(SOURCE PASSAGE begins)

PORTLAND – Maine, which has taken steps to curb most homegrown mercury pollution, is lining up in support of proposed national standards that would regulate mercury emissions from coal-fired power plants.
Gov. John Baldacci and Sens. Olympia Snowe and Susan Collins have urged the Environmental Protection Agency to stand firm on a December 2007 compliance date for the new standards.
The EPA has until Dec. 15 to issue the proposed standards.
Maine has reduced its mercury pollution by a series of steps that range from the shutdown of the Holtrachem chlor-alkali plant in Orrington to controls on incinerators and the removal of mercury thermometers, mercury switches in cars, and other mercury-containing products from the waste stream.
“From our point of view, the technology is out there to control these things,” said David Wright, an air toxics specialist in the state Bureau of Air Quality. “EPA has done the right thing and put controls on medical waste incinerators and hazardous waste incinerators and solid waste incinerators, and it’s simply time to do the right thing with the largest source that they’ve identified, and that’s the coal-fired utilities.”

(SOURCE PASSAGE ends)
(EXERCISE DATA begins)

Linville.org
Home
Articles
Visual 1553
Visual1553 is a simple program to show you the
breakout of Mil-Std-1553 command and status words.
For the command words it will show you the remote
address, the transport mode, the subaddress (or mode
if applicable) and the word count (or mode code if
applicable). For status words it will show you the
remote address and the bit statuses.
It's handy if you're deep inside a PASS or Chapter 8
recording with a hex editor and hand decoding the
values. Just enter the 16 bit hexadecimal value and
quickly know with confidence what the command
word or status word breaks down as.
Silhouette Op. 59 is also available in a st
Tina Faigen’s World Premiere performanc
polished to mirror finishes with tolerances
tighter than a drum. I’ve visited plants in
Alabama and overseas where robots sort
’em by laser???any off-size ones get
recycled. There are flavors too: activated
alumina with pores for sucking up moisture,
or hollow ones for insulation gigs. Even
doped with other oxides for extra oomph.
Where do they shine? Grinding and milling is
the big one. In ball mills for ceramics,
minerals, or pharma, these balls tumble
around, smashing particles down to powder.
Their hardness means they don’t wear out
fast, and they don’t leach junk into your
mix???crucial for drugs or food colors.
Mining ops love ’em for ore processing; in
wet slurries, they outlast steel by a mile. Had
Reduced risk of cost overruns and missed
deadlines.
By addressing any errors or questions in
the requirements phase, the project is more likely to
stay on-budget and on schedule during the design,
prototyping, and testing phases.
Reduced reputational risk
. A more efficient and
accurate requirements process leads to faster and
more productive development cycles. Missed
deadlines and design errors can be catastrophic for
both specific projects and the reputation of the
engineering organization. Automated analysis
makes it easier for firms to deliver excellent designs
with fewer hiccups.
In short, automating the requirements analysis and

(EXERCISE DATA ends)

## [DIRECTIONS FOR THIS TASK]
Reproduce the passage from the Maine mercury article, everything from "Gov. John Baldacci" down to "the proposed standards.".

## [SOLUTION]
Gov. John Baldacci and Sens. Olympia Snowe and Susan Collins have urged the Environmental Protection Agency to stand firm on a December 2007 compliance date for the new standards.
The EPA has until Dec. 15 to issue the proposed standards.